Adele Nel (Pretoria / ZA; Johannesburg / ZA), Andrea Ellero (Pretoria / ZA; Johannesburg / ZA), Sindisiwe Buthelezi (Pretoria / ZA), Ireshyn Govender (Johannesburg / ZA; Pretoria / ZA), Previn Naicker (Pretoria / ZA), Iman van den Bout (Pretoria / ZA), Justin Jordaan (Johannesburg / ZA), Stoyan Stoychev (Johannesburg / ZA), Christine Wu (Seattle, WA / US), Michael J MacCoss (Seattle, WA / US)

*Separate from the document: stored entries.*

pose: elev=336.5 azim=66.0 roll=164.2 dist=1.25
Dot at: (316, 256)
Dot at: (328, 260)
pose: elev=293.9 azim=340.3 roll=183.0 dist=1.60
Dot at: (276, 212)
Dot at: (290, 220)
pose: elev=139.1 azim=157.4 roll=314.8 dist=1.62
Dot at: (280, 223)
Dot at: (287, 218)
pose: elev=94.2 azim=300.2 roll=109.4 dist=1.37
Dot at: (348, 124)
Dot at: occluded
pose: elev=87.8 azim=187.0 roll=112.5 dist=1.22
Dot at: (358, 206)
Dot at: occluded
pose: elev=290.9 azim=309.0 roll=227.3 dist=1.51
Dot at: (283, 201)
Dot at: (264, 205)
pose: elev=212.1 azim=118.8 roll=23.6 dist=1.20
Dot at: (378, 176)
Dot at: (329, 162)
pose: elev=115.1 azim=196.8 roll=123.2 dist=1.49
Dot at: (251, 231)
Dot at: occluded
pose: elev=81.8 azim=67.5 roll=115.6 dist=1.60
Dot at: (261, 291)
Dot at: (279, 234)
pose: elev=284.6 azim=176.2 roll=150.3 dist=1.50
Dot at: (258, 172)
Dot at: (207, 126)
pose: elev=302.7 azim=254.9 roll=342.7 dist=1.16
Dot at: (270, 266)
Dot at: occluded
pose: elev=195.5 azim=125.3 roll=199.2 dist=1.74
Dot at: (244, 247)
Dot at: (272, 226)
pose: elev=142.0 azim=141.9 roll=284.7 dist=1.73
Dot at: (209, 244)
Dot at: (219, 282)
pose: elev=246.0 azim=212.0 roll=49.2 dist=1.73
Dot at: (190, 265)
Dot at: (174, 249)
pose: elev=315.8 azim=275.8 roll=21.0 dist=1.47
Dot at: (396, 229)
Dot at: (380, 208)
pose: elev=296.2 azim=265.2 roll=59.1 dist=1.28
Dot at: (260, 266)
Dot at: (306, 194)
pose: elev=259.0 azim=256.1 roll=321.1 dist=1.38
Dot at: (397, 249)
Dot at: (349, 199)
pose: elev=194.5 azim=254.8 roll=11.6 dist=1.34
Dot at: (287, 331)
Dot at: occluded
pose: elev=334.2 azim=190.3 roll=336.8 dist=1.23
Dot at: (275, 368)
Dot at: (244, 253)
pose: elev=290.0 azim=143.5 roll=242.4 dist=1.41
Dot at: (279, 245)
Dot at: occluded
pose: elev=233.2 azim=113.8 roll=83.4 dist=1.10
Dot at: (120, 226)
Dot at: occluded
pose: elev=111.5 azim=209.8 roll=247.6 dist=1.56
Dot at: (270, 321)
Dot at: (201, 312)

With breast cancer being responsible for the most cancer deaths worldwide, improvements in understanding of the molecular underpinnings of the disease are paramount. Plasma proteomic profiling has emerged as an invaluable tool in the medical research field due to plasma"s accessibility as a biofluid. However, robust profiling of the plasma proteome is challenged by its high dynamic range of protein abundances and the lack of high-throughput methods with sufficient depth. Mag-Net™, a high-throughput, cost-effective workflow for deep profiling of the plasma proteome based on enrichment of membrane-bound vesicles has been developed and automated (Wu et al., 2023). Here we set out to compare protein signatures between normal and breast cancer tissue samples and subsequently, using Mag-Net™, profile the plasma proteome of breast cancer patients to find tumour reporting proteins.
Blood, tumour tissue and normal tissue samples (n=15) were collected from consenting patients diagnosed with infiltrative ductal carcinoma undergoing surgery at Kalafong Tertiary Provincial Hospital. Plasma isolation was performed directly after blood collection following the EDRN SOP and stored at -80°C. Following homogenisation of fresh frozen tumour and normal tissue samples, protein extraction, capture, clean-up and digestion were performed using a semi-automated workflow on a KingFisher Flex with hydrophilic affinity beads (MagResyn HILIC). High abundant protein depletion and capture of membrane-bound vesicles were performed on patient plasma samples using the semi-automated Mag-Net™workflow on a KingFisher Flex system with MagResyn SAX beads. Peptides were loaded onto Evotips and analysed using an Evosep One coupled to a Bruker timsTOF HT system.
We previously reported using the Mag-Net™ workflow on plasma collected from patients with pancreatic ductal adenocarcinoma. Here we showed that, compared to a neat plasma workflow, Mag-Net™ identified double the number of proteins, provided clear separation of disease versus control patient groups and identified more cancer relevant pathways. Experiments on the breast cancer patient cohort is ongoing.